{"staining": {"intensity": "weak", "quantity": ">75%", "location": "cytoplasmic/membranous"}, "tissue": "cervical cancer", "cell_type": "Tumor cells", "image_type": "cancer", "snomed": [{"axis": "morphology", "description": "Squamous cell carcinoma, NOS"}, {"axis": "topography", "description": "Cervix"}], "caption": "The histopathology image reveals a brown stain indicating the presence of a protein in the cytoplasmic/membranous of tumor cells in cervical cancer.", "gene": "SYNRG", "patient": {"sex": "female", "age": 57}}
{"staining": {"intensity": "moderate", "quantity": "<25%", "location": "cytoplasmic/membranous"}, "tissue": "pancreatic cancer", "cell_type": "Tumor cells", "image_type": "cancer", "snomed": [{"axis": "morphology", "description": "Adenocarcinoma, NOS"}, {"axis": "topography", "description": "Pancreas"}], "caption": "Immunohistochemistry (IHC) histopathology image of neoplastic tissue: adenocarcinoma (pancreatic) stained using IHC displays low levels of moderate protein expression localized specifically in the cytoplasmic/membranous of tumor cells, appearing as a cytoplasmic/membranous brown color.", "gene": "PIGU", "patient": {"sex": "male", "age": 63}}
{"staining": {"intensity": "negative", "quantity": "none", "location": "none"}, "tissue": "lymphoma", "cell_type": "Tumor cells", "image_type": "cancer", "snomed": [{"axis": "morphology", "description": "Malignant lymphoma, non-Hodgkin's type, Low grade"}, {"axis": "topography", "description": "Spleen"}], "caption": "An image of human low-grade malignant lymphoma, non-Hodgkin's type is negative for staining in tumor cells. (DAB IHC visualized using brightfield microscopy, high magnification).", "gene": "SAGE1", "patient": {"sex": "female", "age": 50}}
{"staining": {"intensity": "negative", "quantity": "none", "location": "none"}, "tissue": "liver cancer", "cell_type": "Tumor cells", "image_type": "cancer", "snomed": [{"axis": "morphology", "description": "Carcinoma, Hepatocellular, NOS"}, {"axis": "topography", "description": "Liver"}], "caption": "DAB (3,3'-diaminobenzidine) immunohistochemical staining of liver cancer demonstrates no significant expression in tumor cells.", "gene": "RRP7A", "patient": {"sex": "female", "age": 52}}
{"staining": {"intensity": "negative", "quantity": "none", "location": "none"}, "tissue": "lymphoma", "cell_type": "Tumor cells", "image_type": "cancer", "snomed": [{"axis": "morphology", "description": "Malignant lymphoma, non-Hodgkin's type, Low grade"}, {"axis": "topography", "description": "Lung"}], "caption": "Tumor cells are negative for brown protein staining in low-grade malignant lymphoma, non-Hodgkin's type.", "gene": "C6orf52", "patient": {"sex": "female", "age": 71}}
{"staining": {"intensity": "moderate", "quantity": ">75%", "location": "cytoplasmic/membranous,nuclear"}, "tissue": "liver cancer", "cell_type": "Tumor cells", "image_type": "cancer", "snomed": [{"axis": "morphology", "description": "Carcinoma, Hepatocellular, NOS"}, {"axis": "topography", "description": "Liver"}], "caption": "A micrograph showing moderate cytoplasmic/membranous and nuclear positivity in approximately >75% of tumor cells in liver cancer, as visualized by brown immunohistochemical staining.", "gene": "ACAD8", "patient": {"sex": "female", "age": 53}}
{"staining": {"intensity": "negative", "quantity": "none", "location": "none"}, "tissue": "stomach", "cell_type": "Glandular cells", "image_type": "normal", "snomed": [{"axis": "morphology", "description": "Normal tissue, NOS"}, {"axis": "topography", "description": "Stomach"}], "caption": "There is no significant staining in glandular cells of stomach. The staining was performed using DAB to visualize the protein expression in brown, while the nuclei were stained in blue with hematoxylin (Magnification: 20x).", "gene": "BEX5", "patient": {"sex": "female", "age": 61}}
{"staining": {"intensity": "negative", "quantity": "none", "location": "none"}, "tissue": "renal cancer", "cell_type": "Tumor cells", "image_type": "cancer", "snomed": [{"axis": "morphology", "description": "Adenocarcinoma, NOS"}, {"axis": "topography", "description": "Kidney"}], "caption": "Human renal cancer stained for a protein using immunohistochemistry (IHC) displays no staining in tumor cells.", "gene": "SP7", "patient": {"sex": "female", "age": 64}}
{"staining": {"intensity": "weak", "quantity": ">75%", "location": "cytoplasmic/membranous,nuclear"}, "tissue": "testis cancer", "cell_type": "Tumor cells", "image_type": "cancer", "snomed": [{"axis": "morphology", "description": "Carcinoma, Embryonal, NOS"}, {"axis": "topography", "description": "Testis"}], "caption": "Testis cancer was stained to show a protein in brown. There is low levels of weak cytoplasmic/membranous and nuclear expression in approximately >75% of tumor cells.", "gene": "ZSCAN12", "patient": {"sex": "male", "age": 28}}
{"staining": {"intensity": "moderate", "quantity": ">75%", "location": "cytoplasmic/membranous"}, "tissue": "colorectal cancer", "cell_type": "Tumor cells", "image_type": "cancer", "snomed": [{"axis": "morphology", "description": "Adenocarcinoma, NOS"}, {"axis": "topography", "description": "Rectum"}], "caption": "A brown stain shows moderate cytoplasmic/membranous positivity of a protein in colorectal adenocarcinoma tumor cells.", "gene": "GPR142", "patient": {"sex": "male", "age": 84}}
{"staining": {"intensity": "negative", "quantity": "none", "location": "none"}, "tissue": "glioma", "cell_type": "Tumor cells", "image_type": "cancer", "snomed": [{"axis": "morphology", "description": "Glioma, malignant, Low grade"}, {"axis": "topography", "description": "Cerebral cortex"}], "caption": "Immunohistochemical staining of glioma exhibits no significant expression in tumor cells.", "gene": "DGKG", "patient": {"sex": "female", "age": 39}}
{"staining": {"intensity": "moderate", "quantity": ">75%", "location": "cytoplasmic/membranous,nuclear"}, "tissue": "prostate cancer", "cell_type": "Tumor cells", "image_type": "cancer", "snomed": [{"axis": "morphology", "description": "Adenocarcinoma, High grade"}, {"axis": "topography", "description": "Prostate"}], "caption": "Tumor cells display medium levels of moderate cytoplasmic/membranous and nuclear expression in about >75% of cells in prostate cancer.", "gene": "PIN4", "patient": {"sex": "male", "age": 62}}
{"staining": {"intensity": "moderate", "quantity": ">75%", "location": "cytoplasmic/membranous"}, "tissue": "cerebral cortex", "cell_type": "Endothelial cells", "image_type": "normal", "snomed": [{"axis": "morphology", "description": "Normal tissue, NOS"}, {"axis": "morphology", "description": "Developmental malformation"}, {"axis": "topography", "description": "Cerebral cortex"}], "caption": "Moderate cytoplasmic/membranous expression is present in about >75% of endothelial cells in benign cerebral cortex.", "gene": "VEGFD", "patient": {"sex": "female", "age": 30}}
——————————
YOUR INSTRUCTIONS.
Each record above is to be printed again exactly as written.

SOLUTION TO THE EXERCISE.
{"staining": {"intensity": "weak", "quantity": ">75%", "location": "cytoplasmic/membranous"}, "tissue": "cervical cancer", "cell_type": "Tumor cells", "image_type": "cancer", "snomed": [{"axis": "morphology", "description": "Squamous cell carcinoma, NOS"}, {"axis": "topography", "description": "Cervix"}], "caption": "The histopathology image reveals a brown stain indicating the presence of a protein in the cytoplasmic/membranous of tumor cells in cervical cancer.", "gene": "SYNRG", "patient": {"sex": "female", "age": 57}}
{"staining": {"intensity": "moderate", "quantity": "<25%", "location": "cytoplasmic/membranous"}, "tissue": "pancreatic cancer", "cell_type": "Tumor cells", "image_type": "cancer", "snomed": [{"axis": "morphology", "description": "Adenocarcinoma, NOS"}, {"axis": "topography", "description": "Pancreas"}], "caption": "Immunohistochemistry (IHC) histopathology image of neoplastic tissue: adenocarcinoma (pancreatic) stained using IHC displays low levels of moderate protein expression localized specifically in the cytoplasmic/membranous of tumor cells, appearing as a cytoplasmic/membranous brown color.", "gene": "PIGU", "patient": {"sex": "male", "age": 63}}
{"staining": {"intensity": "negative", "quantity": "none", "location": "none"}, "tissue": "lymphoma", "cell_type": "Tumor cells", "image_type": "cancer", "snomed": [{"axis": "morphology", "description": "Malignant lymphoma, non-Hodgkin's type, Low grade"}, {"axis": "topography", "description": "Spleen"}], "caption": "An image of human low-grade malignant lymphoma, non-Hodgkin's type is negative for staining in tumor cells. (DAB IHC visualized using brightfield microscopy, high magnification).", "gene": "SAGE1", "patient": {"sex": "female", "age": 50}}
{"staining": {"intensity": "negative", "quantity": "none", "location": "none"}, "tissue": "liver cancer", "cell_type": "Tumor cells", "image_type": "cancer", "snomed": [{"axis": "morphology", "description": "Carcinoma, Hepatocellular, NOS"}, {"axis": "topography", "description": "Liver"}], "caption": "DAB (3,3'-diaminobenzidine) immunohistochemical staining of liver cancer demonstrates no significant expression in tumor cells.", "gene": "RRP7A", "patient": {"sex": "female", "age": 52}}
{"staining": {"intensity": "negative", "quantity": "none", "location": "none"}, "tissue": "lymphoma", "cell_type": "Tumor cells", "image_type": "cancer", "snomed": [{"axis": "morphology", "description": "Malignant lymphoma, non-Hodgkin's type, Low grade"}, {"axis": "topography", "description": "Lung"}], "caption": "Tumor cells are negative for brown protein staining in low-grade malignant lymphoma, non-Hodgkin's type.", "gene": "C6orf52", "patient": {"sex": "female", "age": 71}}
{"staining": {"intensity": "moderate", "quantity": ">75%", "location": "cytoplasmic/membranous,nuclear"}, "tissue": "liver cancer", "cell_type": "Tumor cells", "image_type": "cancer", "snomed": [{"axis": "morphology", "description": "Carcinoma, Hepatocellular, NOS"}, {"axis": "topography", "description": "Liver"}], "caption": "A micrograph showing moderate cytoplasmic/membranous and nuclear positivity in approximately >75% of tumor cells in liver cancer, as visualized by brown immunohistochemical staining.", "gene": "ACAD8", "patient": {"sex": "female", "age": 53}}
{"staining": {"intensity": "negative", "quantity": "none", "location": "none"}, "tissue": "stomach", "cell_type": "Glandular cells", "image_type": "normal", "snomed": [{"axis": "morphology", "description": "Normal tissue, NOS"}, {"axis": "topography", "description": "Stomach"}], "caption": "There is no significant staining in glandular cells of stomach. The staining was performed using DAB to visualize the protein expression in brown, while the nuclei were stained in blue with hematoxylin (Magnification: 20x).", "gene": "BEX5", "patient": {"sex": "female", "age": 61}}
{"staining": {"intensity": "negative", "quantity": "none", "location": "none"}, "tissue": "renal cancer", "cell_type": "Tumor cells", "image_type": "cancer", "snomed": [{"axis": "morphology", "description": "Adenocarcinoma, NOS"}, {"axis": "topography", "description": "Kidney"}], "caption": "Human renal cancer stained for a protein using immunohistochemistry (IHC) displays no staining in tumor cells.", "gene": "SP7", "patient": {"sex": "female", "age": 64}}
{"staining": {"intensity": "weak", "quantity": ">75%", "location": "cytoplasmic/membranous,nuclear"}, "tissue": "testis cancer", "cell_type": "Tumor cells", "image_type": "cancer", "snomed": [{"axis": "morphology", "description": "Carcinoma, Embryonal, NOS"}, {"axis": "topography", "description": "Testis"}], "caption": "Testis cancer was stained to show a protein in brown. There is low levels of weak cytoplasmic/membranous and nuclear expression in approximately >75% of tumor cells.", "gene": "ZSCAN12", "patient": {"sex": "male", "age": 28}}
{"staining": {"intensity": "moderate", "quantity": ">75%", "location": "cytoplasmic/membranous"}, "tissue": "colorectal cancer", "cell_type": "Tumor cells", "image_type": "cancer", "snomed": [{"axis": "morphology", "description": "Adenocarcinoma, NOS"}, {"axis": "topography", "description": "Rectum"}], "caption": "A brown stain shows moderate cytoplasmic/membranous positivity of a protein in colorectal adenocarcinoma tumor cells.", "gene": "GPR142", "patient": {"sex": "male", "age": 84}}
{"staining": {"intensity": "negative", "quantity": "none", "location": "none"}, "tissue": "glioma", "cell_type": "Tumor cells", "image_type": "cancer", "snomed": [{"axis": "morphology", "description": "Glioma, malignant, Low grade"}, {"axis": "topography", "description": "Cerebral cortex"}], "caption": "Immunohistochemical staining of glioma exhibits no significant expression in tumor cells.", "gene": "DGKG", "patient": {"sex": "female", "age": 39}}
{"staining": {"intensity": "moderate", "quantity": ">75%", "location": "cytoplasmic/membranous,nuclear"}, "tissue": "prostate cancer", "cell_type": "Tumor cells", "image_type": "cancer", "snomed": [{"axis": "morphology", "description": "Adenocarcinoma, High grade"}, {"axis": "topography", "description": "Prostate"}], "caption": "Tumor cells display medium levels of moderate cytoplasmic/membranous and nuclear expression in about >75% of cells in prostate cancer.", "gene": "PIN4", "patient": {"sex": "male", "age": 62}}
{"staining": {"intensity": "moderate", "quantity": ">75%", "location": "cytoplasmic/membranous"}, "tissue": "cerebral cortex", "cell_type": "Endothelial cells", "image_type": "normal", "snomed": [{"axis": "morphology", "description": "Normal tissue, NOS"}, {"axis": "morphology", "description": "Developmental malformation"}, {"axis": "topography", "description": "Cerebral cortex"}], "caption": "Moderate cytoplasmic/membranous expression is present in about >75% of endothelial cells in benign cerebral cortex.", "gene": "VEGFD", "patient": {"sex": "female", "age": 30}}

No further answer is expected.